Stored entries:
------------------------
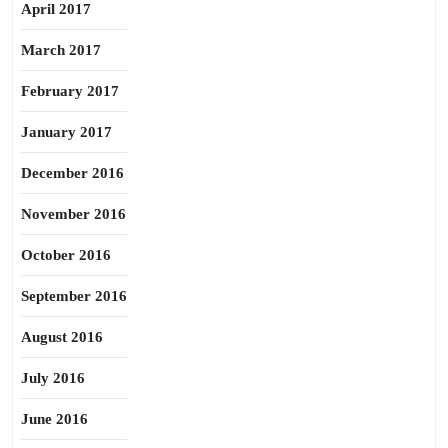
April 2017
March 2017
February 2017
January 2017
December 2016
November 2016
October 2016
September 2016
August 2016
July 2016
June 2016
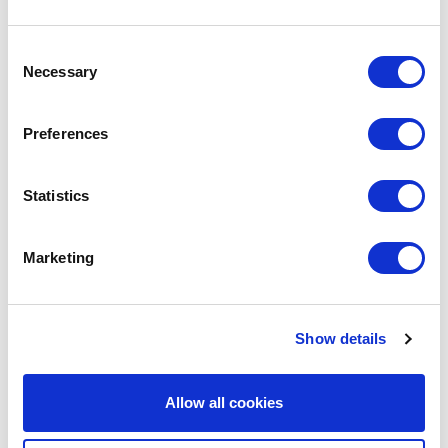
Consent
We are social:
Necessary
Selection
Preferences
School Website Design
Statistics
School Web Design
Marketing
Primary School Website Design
Secondary School Website Design
Multi-Academy Trust Website Design
Show details
Independent School Website Design
Allow all cookies
SEN School Website Design
Nursery School Website Design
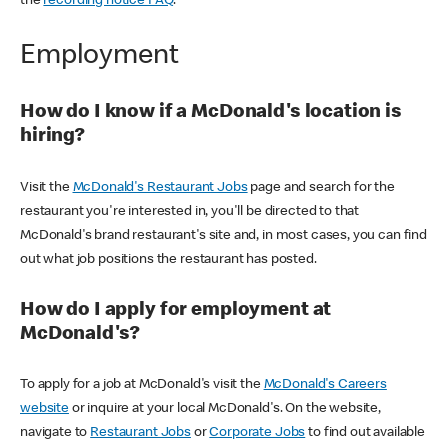
the
recording notice FAQ
.
Employment
How do I know if a McDonald's location is
hiring?
Visit the
McDonald's Restaurant Jobs
page and search for the
restaurant you're interested in, you'll be directed to that
McDonald's brand restaurant's site and, in most cases, you can find
out what job positions the restaurant has posted.
How do I apply for employment at
McDonald's?
To apply for a job at McDonald's visit the
McDonald's Careers
website
or inquire at your local McDonald's. On the website,
navigate to
Restaurant Jobs
or
Corporate Jobs
to find out available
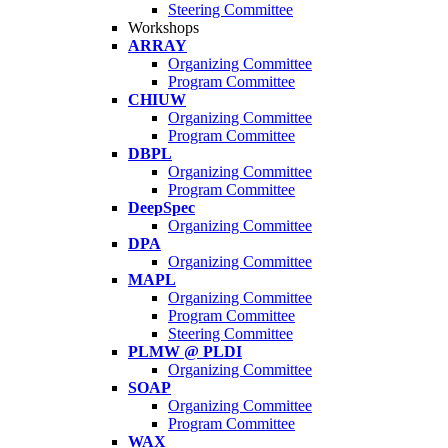
Steering Committee
Workshops
ARRAY
Organizing Committee
Program Committee
CHIUW
Organizing Committee
Program Committee
DBPL
Organizing Committee
Program Committee
DeepSpec
Organizing Committee
DPA
Organizing Committee
MAPL
Organizing Committee
Program Committee
Steering Committee
PLMW @ PLDI
Organizing Committee
SOAP
Organizing Committee
Program Committee
WAX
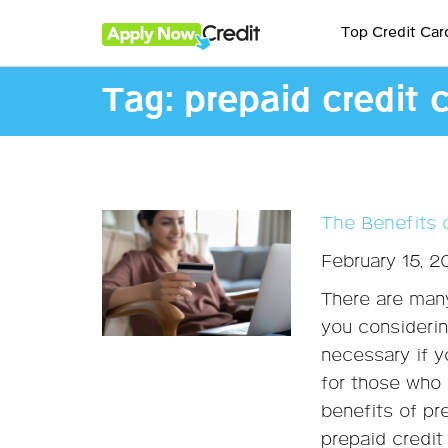
Top Credit Car
Tag:
prepaid credit 
The Benefits 
February 15, 
There are many
you considerin
necessary if y
for those who 
benefits of pr
prepaid credit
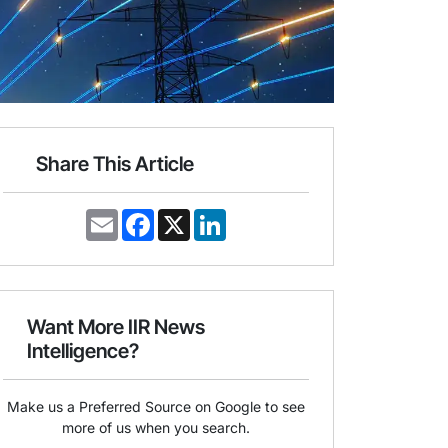
Share This Article
E
F
X
L
m
a
i
a
c
n
i
e
k
l
b
e
o
d
o
I
Want More IIR News
k
n
Intelligence?
Make us a Preferred Source on Google to see
more of us when you search.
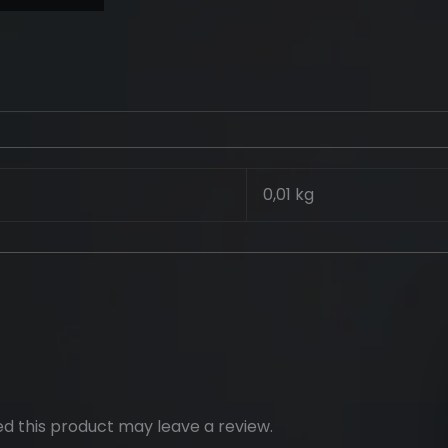
0,01 kg
d this product may leave a review.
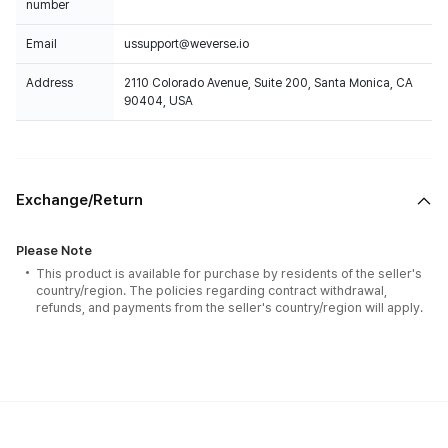
number
Email
ussupport@weverse.io
Address
2110 Colorado Avenue, Suite 200, Santa Monica, CA
90404, USA
Exchange/Return
Please Note
This product is available for purchase by residents of the seller's
country/region. The policies regarding contract withdrawal,
refunds, and payments from the seller's country/region will apply.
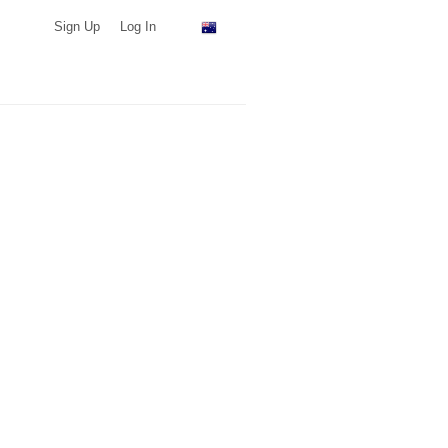
Sign Up
Log In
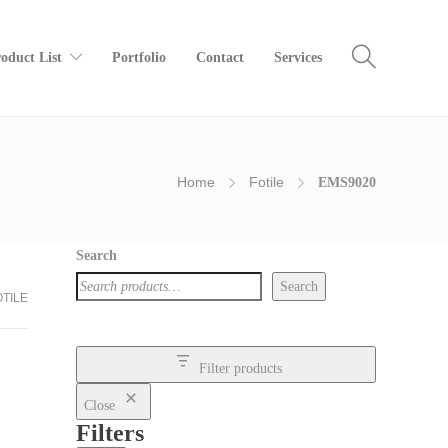
oduct List
Portfolio
Contact
Services
Home
Fotile
EMS9020
Search
Search
OTILE
Filter products
Close
Filters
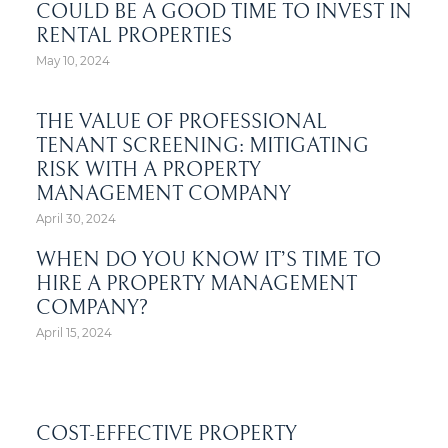
COULD BE A GOOD TIME TO INVEST IN
RENTAL PROPERTIES
May 10, 2024
THE VALUE OF PROFESSIONAL
TENANT SCREENING: MITIGATING
RISK WITH A PROPERTY
MANAGEMENT COMPANY
April 30, 2024
WHEN DO YOU KNOW IT’S TIME TO
HIRE A PROPERTY MANAGEMENT
COMPANY?
April 15, 2024
COST-EFFECTIVE PROPERTY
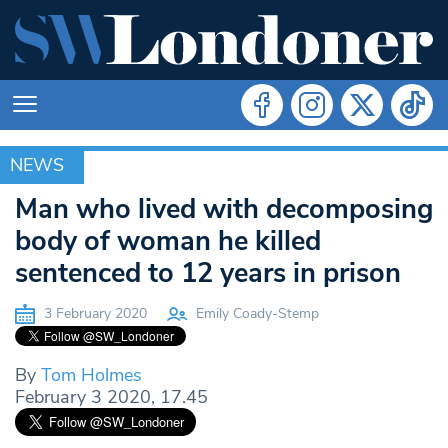
NEWS
NEWS
Man who lived with decomposing
body of woman he killed
sentenced to 12 years in prison
3 February 2020
Emily Coady-Stemp
By
Tom Holmes
February 3 2020, 17.45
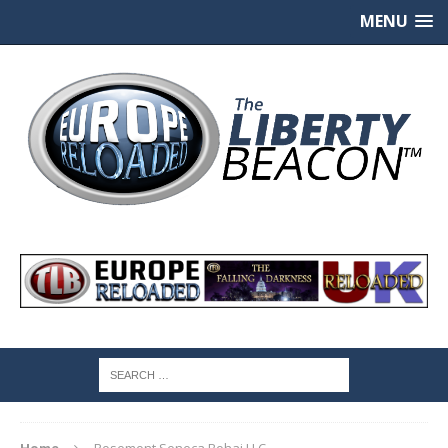
MENU
Home
Rosemont Seneca Bohai LLC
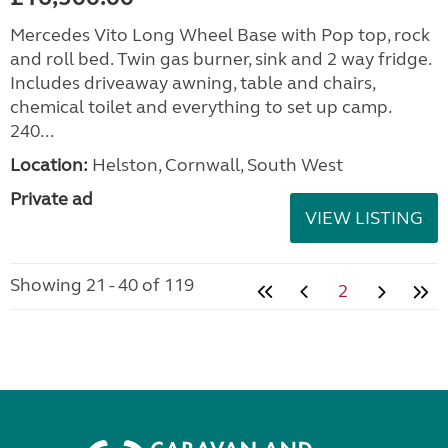
Mercedes Vito Long Wheel Base with Pop top, rock
and roll bed. Twin gas burner, sink and 2 way fridge.
Includes driveaway awning, table and chairs,
chemical toilet and everything to set up camp.
240...
Location:
Helston, Cornwall, South West
Private ad
VIEW LISTING
Showing 21 - 40 of 119
2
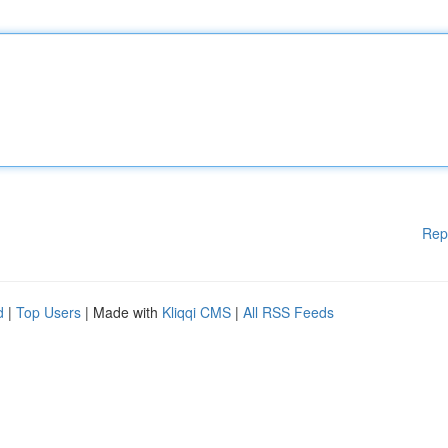
Rep
d
|
Top Users
| Made with
Kliqqi CMS
|
All RSS Feeds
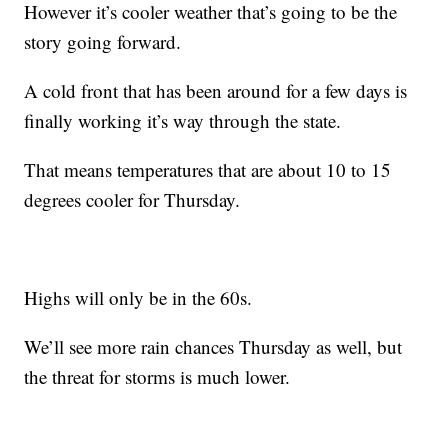
However it’s cooler weather that’s going to be the
story going forward.
A cold front that has been around for a few days is
finally working it’s way through the state.
That means temperatures that are about 10 to 15
degrees cooler for Thursday.
Highs will only be in the 60s.
We’ll see more rain chances Thursday as well, but
the threat for storms is much lower.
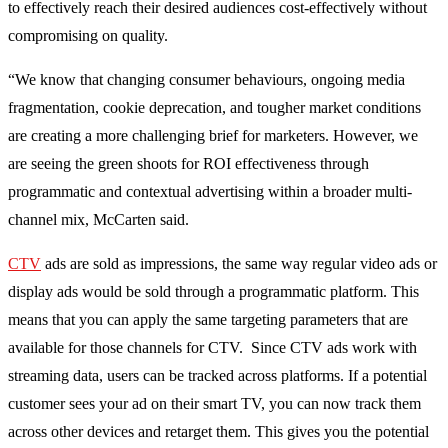
to effectively reach their desired audiences cost-effectively without
compromising on quality.
“We know that changing consumer behaviours, ongoing media
fragmentation, cookie deprecation, and tougher market conditions
are creating a more challenging brief for marketers. However, we
are seeing the green shoots for ROI effectiveness through
programmatic and contextual advertising within a broader multi-
channel mix, McCarten said.
CTV
ads are sold as impressions, the same way regular video ads or
display ads would be sold through a programmatic platform. This
means that you can apply the same targeting parameters that are
available for those channels for CTV. Since CTV ads work with
streaming data, users can be tracked across platforms. If a potential
customer sees your ad on their smart TV, you can now track them
across other devices and retarget them. This gives you the potential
------------------------
* **YOUR TASK**
Check each line of the records for the string "same" and copy those that have it.

* **THE ANSWER**
ads are sold as impressions, the same way regular video ads or
means that you can apply the same targeting parameters that are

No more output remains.